While less than three weeks remain until Student Government elections, two UND students and political veterans have expanded the field.

John Hoff, currently Law School Student Senator, and Melissa Van Hoff, a senior English and political science major, announced their candidacy in a guest column Hoff submitted to the Dakota Student earlier this week. In it, he argued that the other two campaigns have left parking tickets, which he believes should be a top priority, out of their platforms. To counteract this, Hoff and Van Hoff will campaign on the single-issue platform of parking tickets.

"The parking situation on this campus is a joke," Hoff said.

Hoff said that people vent to him frequently about UND's enforcement of parking.

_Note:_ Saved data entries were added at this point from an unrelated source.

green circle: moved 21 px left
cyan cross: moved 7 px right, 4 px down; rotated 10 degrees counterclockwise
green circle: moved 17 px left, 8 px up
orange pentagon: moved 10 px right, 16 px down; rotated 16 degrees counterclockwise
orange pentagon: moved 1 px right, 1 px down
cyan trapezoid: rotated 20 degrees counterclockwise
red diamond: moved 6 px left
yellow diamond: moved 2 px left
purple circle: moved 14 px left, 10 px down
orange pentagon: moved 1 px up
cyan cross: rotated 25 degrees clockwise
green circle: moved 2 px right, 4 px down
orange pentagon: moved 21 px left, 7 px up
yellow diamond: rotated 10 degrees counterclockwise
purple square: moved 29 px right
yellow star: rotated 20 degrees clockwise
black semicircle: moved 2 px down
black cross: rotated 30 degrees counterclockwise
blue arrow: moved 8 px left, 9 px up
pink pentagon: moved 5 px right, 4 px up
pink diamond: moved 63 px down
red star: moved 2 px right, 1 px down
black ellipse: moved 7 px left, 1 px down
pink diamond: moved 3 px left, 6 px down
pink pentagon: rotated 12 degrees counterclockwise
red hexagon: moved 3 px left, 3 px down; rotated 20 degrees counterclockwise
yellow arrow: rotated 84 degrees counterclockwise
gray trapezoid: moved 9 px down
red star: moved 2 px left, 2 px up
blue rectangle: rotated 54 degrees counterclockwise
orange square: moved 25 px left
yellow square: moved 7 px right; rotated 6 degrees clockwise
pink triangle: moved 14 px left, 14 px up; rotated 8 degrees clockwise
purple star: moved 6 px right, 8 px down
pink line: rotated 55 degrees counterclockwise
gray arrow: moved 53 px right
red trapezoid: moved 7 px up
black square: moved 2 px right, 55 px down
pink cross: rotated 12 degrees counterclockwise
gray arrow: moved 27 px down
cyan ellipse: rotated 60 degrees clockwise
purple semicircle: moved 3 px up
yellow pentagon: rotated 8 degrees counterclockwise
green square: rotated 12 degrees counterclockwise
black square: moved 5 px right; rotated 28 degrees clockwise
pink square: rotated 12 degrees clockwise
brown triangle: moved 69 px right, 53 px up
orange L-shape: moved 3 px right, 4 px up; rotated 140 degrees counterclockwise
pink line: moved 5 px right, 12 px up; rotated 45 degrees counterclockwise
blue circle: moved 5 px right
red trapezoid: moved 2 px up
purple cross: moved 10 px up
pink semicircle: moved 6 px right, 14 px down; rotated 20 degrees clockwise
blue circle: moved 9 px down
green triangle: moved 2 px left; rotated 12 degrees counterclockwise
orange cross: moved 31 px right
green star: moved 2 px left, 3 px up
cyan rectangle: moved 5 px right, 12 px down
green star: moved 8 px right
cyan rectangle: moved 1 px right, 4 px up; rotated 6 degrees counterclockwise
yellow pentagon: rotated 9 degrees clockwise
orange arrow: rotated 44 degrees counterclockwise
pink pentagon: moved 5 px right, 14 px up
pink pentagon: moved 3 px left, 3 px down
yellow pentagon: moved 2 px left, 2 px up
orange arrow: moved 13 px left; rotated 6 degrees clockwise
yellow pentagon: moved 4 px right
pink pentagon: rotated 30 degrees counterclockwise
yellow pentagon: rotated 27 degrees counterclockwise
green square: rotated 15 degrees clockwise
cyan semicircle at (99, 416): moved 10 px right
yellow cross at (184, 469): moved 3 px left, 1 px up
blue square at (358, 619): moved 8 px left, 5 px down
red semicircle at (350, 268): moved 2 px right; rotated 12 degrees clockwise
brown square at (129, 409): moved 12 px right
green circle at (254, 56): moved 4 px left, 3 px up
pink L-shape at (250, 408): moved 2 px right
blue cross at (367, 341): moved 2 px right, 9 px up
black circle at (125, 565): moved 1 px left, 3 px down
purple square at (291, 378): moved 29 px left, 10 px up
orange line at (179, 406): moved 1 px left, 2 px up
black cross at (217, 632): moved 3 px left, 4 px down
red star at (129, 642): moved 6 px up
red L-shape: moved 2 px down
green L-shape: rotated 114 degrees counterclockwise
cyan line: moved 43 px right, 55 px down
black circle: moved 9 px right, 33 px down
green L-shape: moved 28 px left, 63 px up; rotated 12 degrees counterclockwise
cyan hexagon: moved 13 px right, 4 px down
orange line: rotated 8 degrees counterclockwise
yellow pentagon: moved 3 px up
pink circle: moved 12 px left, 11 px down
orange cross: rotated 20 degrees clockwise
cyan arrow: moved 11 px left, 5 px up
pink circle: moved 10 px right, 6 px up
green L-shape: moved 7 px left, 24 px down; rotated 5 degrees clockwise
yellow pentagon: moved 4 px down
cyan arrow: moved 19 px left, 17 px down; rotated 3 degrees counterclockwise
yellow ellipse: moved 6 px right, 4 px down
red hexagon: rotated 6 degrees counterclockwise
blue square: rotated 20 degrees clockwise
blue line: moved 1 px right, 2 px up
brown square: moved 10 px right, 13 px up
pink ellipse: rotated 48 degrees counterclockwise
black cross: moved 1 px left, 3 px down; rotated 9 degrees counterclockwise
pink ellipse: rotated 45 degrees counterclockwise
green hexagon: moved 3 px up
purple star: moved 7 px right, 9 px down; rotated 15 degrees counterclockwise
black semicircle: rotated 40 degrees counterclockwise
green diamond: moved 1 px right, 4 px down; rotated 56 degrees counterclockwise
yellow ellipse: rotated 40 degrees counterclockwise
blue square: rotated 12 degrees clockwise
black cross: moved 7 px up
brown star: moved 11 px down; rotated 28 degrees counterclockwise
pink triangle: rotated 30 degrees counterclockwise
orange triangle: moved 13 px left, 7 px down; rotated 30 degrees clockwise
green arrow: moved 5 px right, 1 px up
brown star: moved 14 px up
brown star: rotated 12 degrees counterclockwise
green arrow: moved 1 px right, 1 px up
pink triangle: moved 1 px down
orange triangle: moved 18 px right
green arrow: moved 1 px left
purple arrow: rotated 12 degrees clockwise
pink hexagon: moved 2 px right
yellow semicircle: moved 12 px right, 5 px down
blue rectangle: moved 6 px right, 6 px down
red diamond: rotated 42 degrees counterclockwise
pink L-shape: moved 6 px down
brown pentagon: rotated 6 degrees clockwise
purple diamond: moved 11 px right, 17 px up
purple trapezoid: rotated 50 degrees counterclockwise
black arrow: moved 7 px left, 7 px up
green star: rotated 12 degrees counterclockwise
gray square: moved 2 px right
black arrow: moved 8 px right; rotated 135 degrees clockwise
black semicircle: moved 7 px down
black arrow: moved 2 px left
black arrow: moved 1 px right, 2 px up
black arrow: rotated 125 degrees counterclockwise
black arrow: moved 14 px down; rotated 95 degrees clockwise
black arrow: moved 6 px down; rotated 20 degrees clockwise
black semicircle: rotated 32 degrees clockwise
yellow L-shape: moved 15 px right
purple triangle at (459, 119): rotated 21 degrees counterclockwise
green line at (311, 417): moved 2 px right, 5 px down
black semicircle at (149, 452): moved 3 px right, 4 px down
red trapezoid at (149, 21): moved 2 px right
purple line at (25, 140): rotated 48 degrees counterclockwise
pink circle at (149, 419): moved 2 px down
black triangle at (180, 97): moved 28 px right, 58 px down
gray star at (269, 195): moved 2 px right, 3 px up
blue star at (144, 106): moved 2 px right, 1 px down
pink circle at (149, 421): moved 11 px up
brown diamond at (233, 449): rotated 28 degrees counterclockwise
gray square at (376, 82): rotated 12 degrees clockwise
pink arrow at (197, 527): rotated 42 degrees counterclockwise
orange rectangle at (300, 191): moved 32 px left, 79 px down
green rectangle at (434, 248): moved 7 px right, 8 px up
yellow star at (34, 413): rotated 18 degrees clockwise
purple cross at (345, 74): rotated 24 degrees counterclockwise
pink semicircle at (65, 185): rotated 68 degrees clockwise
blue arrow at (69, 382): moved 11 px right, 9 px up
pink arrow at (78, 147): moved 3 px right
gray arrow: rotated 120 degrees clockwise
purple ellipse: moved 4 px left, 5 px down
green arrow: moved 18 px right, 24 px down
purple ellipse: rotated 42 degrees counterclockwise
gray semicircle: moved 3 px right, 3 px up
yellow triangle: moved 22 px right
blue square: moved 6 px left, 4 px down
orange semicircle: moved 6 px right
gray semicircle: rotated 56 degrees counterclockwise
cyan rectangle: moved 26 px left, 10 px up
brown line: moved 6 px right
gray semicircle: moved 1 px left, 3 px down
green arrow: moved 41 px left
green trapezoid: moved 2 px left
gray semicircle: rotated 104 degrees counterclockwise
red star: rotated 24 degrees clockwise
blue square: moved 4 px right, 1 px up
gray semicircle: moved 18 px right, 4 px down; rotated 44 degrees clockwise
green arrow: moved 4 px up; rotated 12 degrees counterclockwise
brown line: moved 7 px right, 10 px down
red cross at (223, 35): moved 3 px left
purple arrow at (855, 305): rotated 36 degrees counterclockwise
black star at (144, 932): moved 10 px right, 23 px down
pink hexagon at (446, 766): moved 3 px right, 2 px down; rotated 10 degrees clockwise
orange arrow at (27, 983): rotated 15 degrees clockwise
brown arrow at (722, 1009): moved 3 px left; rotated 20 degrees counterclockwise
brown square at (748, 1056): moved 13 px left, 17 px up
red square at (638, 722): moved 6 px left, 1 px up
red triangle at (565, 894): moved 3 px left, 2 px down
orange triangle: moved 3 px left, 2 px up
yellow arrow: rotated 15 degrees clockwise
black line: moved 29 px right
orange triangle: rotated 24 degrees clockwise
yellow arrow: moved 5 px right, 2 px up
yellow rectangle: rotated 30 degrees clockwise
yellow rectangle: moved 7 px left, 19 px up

He said that the system is flawed, with an inadequate and inconvenient appeals process and unreasonable fees for tickets that are paid late.

"It's not about making the (parking) system more efficient," he said. " ... It's about sucking less money out of students."

"People care about getting nickel-and-dimed to death," he added. "That's what they care about."

Hoff and Van Hoff both admit that their election chances are slim, as time and resources devoted to campaigning will be minimal and they will rely on write-in votes on election day. However, winning election isn't necessarily their goal.

"When you run a lopsided campaign like this, there are certain things you try to achieve," Hoff said.

He said that his goal is to get five percent of the vote, or a number larger than the margin of victory. If that happens, he said, then the losing party could attribute their defeat to lack of attention to parking tickets.

"If you just get an idea out there it doesn't matter if you win sometimes," Hoff said. "Sometimes it takes shape. It happens."

But that doesn't mean Hoff and Van Hoff are discounting their chances. Though Van Hoff plans to graduate in May and is applying for a spot in the Peace Corps, she said that she would stay for another year should the campaign be successful. And Hoff has his own ideas of how Student Government should be run.

"I would immediately put my opponents in offices of power," he said of a potential victory.

"They're highly qualified people. Build bridges. Compromise."

Hoff and Van Hoff are not strangers to the political process. Hoff gained a reputation in the Grand Forks area when he was elected to, and later recalled from, the Grand Forks City Council. Van Hoff ran for the North Dakota State Legislature on the Democratic ticket in 2000.

Hoff said that the two will stick to their platform of "parking tickets and nothing else." He pointed to his record on the Grand Forks City Council, where he says his refusal to budge from his platform cost him his seat.

"I promised I'd talk about hemp," he said. "I did. I kept my promises."